The great Bears defense of 2006-2007 is past its peak. They are old and their window is closing.
Jay Cutler is a more accomplished quarterback than Derek Anderson ever was, but he is not playing up to the price the Bears paid to get him. A league high 27 interceptions in 2009 has the natives restless.
Back in the Bears’ bar you can hear it: Moments after Cutler completes a nice pass over the middle to Chester Taylor for 17 yards and a first down, a patron bellows out “Stop throwing off your back foot!”
Cutler, like Anderson, is on thin ice with his home town crowd. He can’t win.
You can see the Bears season unraveling painfully and slowly, with Cutler disintegrating to the sound of boos as the Soldier Field crowd turns on him.
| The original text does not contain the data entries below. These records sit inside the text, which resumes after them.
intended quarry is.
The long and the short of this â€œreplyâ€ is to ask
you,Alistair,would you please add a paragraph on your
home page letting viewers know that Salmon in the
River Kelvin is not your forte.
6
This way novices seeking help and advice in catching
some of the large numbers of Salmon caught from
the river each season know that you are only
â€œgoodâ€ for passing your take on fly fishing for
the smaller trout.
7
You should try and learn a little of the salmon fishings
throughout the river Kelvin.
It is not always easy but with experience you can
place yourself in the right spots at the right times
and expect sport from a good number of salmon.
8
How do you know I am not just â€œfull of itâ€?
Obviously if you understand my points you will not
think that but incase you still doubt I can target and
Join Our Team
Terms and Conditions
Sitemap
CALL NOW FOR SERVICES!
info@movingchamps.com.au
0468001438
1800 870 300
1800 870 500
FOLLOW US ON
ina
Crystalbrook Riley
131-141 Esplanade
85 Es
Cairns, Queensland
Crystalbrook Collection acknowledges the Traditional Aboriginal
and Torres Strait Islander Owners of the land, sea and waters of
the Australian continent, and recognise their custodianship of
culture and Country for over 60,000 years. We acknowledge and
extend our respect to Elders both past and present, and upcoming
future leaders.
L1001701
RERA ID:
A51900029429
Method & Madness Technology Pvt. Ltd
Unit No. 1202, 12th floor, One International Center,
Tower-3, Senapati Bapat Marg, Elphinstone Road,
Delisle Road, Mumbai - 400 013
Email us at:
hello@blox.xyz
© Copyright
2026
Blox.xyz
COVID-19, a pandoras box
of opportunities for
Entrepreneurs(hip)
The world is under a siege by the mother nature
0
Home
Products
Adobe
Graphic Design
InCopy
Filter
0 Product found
Picture a little boy running as fast as he can down a suburban sidewalk. He is smiling and happy, until he trips and slams face-first down into the pavement. That is the best metaphor for what Browns fans experienced in 2008. Bears fans can see it coming and are getting antsy.
It’s not that they don’t have talent at all, they have a chance. But they are still thin in key areas, especially along the offensive line and in the defensive secondary. They are not a bad team, but are still looking up at the Packers and Vikings in their own division, much the way the Browns look up at the Ravens and Steelers.
In their dress rehearsal preseason game against the Cardinals, they scored 9 points total, all in the fourth quarter. They missed two field goals, Cutler threw two more interceptions, the defense handed former Browns disappointer Derek Anderson the starting QB job for Arizona – with a bow on it.
Everyone in the bar knows it. The Bears are slipping farther and farther away from the Super Bowl they appeared in five years ago, and their front office is grabbing for straws more franticly. Their fans are desperate, knowing they are just one last step before the edge of the cliff leading to a rebuild.
So the answer is, no. There are too many question marks for the Bears. Too many things have to go right for them to pull off a successful season. There is too much tension surrounding the team for them to survive intact.